Stock-Based Compensation Awards

Stock-Based Compensation Awards The Company accounts for its stock-based awards in accordance with ASC Subtopic 718-10, “Compensation – Stock Compensation”, which requires fair value measurement on the grant date and recognition of compensation expense for all stock-based payment awards made to employees and directors. For stock options, the Company estimates the fair value using a closed option valuation (Black-Scholes) model. The estimated fair value is then expensed over the requisite service period of the award which is generally the vesting period and the related amount is recognized in the consolidated statements of operations. The Company recognizes forfeitures at the time they occur.

 

The Black-Scholes option-pricing model requires the input of certain assumptions that require the Company’s judgment, including the expected term and the expected stock price volatility of the underlying stock. The assumptions used in calculating the fair value of stock-based compensation represent management’s best estimates, but these estimates involve inherent uncertainties and the application of judgment. As a result, if factors change resulting in the use of different assumptions, stock-based compensation expense could be materially different in the future.

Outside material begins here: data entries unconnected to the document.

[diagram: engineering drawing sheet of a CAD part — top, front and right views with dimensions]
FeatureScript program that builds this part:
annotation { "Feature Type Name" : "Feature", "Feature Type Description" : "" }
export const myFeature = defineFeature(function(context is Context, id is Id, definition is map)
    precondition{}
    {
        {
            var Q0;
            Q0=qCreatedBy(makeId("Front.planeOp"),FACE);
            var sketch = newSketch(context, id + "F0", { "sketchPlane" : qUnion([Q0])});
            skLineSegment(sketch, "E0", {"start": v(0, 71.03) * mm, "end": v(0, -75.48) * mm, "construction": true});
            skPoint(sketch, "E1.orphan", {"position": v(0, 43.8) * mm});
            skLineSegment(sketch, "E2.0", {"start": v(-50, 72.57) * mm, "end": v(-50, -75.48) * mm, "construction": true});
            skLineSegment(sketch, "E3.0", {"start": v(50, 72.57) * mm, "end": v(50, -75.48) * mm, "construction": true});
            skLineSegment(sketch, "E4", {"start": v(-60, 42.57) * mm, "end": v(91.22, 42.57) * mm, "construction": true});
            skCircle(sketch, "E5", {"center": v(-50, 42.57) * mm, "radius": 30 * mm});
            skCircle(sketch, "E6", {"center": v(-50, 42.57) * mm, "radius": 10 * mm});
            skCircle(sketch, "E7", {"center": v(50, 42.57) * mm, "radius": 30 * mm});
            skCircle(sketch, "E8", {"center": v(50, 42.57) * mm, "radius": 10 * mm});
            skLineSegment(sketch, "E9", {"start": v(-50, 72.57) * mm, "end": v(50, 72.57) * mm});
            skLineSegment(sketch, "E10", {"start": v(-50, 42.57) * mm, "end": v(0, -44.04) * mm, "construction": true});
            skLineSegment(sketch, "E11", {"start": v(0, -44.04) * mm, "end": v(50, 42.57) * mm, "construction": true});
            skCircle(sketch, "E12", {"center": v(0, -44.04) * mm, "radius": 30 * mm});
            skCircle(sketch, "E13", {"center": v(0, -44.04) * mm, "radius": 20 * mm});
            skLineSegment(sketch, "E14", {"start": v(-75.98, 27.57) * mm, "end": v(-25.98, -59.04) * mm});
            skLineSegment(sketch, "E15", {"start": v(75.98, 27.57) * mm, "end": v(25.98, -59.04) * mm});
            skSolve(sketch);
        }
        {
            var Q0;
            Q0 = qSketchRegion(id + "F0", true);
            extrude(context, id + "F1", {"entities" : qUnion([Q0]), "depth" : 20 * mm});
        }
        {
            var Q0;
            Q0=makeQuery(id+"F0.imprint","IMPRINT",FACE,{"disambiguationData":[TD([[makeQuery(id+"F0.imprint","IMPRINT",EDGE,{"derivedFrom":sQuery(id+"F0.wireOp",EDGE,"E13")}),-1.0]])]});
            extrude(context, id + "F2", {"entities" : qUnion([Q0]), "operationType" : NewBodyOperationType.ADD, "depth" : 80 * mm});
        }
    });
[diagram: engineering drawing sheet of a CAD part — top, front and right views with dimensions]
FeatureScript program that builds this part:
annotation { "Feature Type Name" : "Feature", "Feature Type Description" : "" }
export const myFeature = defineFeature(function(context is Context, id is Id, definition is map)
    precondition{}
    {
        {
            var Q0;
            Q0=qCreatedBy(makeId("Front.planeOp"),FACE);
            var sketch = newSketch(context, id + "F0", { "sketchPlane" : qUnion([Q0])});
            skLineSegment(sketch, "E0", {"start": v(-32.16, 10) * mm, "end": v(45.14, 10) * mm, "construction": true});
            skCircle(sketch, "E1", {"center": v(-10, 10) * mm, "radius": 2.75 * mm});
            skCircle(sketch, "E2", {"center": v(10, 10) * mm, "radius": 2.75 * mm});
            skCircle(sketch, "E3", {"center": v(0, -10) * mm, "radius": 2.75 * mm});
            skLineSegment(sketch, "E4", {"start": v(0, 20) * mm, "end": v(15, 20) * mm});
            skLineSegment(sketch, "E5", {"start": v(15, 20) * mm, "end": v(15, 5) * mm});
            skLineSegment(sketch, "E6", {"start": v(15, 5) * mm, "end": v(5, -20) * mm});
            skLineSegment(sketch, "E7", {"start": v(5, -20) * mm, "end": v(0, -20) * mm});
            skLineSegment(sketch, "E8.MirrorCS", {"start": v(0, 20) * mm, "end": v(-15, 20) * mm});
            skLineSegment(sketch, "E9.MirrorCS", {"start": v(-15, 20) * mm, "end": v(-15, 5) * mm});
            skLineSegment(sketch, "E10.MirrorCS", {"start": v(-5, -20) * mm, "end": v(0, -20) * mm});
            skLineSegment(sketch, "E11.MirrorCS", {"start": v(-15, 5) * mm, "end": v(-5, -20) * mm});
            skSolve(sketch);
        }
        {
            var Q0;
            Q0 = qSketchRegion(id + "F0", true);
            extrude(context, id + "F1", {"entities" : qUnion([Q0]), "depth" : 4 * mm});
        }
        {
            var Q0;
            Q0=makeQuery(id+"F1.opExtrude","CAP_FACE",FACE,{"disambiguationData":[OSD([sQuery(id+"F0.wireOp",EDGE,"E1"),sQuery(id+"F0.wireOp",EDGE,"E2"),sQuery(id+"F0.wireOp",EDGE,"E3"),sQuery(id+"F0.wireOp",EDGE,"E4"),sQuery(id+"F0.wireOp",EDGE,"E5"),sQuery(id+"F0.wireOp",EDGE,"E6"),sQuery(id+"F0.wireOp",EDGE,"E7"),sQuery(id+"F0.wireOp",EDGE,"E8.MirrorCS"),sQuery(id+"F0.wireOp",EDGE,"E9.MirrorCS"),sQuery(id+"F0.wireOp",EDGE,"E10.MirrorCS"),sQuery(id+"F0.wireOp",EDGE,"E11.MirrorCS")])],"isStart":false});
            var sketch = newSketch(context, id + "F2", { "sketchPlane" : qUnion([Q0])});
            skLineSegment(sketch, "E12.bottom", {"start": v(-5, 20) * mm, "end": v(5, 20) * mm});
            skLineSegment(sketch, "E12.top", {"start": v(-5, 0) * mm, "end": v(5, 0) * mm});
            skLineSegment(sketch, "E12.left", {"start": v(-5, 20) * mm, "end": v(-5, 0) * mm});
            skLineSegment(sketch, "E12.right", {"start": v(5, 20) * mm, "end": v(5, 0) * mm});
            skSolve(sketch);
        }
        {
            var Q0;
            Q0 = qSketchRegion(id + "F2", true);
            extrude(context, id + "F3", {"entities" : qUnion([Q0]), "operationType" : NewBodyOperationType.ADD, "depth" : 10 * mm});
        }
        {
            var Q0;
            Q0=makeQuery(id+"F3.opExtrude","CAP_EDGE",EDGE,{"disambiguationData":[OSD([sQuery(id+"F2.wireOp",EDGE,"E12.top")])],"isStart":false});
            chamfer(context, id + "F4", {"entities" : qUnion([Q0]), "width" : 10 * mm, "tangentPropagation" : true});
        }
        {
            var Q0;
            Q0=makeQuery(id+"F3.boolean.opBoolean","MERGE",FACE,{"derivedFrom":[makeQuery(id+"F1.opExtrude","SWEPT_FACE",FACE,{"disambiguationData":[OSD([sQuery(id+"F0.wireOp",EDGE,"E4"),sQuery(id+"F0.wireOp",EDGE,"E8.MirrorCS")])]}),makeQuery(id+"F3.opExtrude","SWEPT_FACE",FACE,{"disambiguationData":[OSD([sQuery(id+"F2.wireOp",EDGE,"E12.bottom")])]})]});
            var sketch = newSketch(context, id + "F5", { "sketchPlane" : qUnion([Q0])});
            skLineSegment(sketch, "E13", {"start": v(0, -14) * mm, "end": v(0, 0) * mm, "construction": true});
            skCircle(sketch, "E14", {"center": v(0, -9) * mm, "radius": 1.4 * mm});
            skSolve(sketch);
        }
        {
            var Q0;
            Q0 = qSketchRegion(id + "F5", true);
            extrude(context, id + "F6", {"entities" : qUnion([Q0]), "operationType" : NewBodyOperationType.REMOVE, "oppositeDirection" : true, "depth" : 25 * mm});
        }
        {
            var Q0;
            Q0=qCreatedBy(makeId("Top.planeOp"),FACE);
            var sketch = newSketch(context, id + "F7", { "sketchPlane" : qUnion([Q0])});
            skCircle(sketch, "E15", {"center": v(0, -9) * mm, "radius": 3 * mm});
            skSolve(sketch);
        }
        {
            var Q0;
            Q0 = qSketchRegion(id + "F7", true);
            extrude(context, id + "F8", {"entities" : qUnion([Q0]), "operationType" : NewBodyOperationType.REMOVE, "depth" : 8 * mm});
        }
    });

Recently Issued Accounting Standards

Recently Issued Accounting Pronouncements

 

Adopted

 

In January 2016, the FASB issued ASU 2016-01, Financial Instruments: Recognition and Measurement of Financial Assets and Financial Liabilities, which addresses certain aspects of recognition, measurement, presentation and disclosure of financial statements. The Company’s adoption of ASU No. 2016-01 effective January 1, 2019 did not have a material impact on the condensed interim consolidated financial statements.

 

In February 2016, FASB issued Account Standards Update 2016-02 – Leases (Topic 842) intended to improve financial reporting of leasing transactions whereby lessees will need to recognize a right-of-use asset and a lease liability for virtually all their leases. Under the new guidance, a lessee will be required to recognize assets and liabilities for leases with lease terms of more than 12 months. Consistent with current GAAP, the recognition, measurement, and presentation of expenses and cash flows arising from a lease by a lessee primarily will depend on its classification as a finance or operating lease. However, unlike current GAAP — which requires only capital leases to be recognized on the balance sheet — the new ASU will require both types of leases to be recognized on the balance sheet. The Company adopted this ASU on January 1, 2019 and it did not have a material impact on the Company’s condensed interim consolidated financial statements as the Company currently has no leases with a term of more than twelve months.

 

In January 2017, the FASB issued ASU 2017-04, Intangibles-Goodwill and Other (Topic 350). The update simplifies the process for assessing goodwill for impairment. The amended guidance removes the second step that was previously required. Under this ASU, impairment charges to goodwill are based on the excess of a reporting unit’s carrying value to its fair value. ASU 2017-04 is effective for us for the fiscal year ending September 30, 2021, with early adoption permitted for periods beginning after January 1, 2017. The Company adopted ASU 2017-04 on January 1, 2019 and applied the guidance to the annual impairment test (see Note 5).

 

In August 2018, the FASB issued ASU 2018-13, Disclosure Framework—Changes to the Disclosure Requirements for Fair Value Measurement (Topic 820). This ASU removes or modifies current disclosures while adding certain new disclosure requirements. The guidance is effective for fiscal years beginning after December 15, 2019 and interim periods therein, with early adoption permitted for the removed or modified disclosures. The removed and modified disclosures can be adopted retrospectively, and the added disclosures should be adopted prospectively. The Company adopted this ASU on January 1, 2020 and it did not have a material impact on the Company’s condensed interim consolidated financial statements.

 

Pending Adoption

 

Other recent accounting pronouncements issued by FASB did not or are not believed by management to have a material impact on the Company’s present or future consolidated financial statements.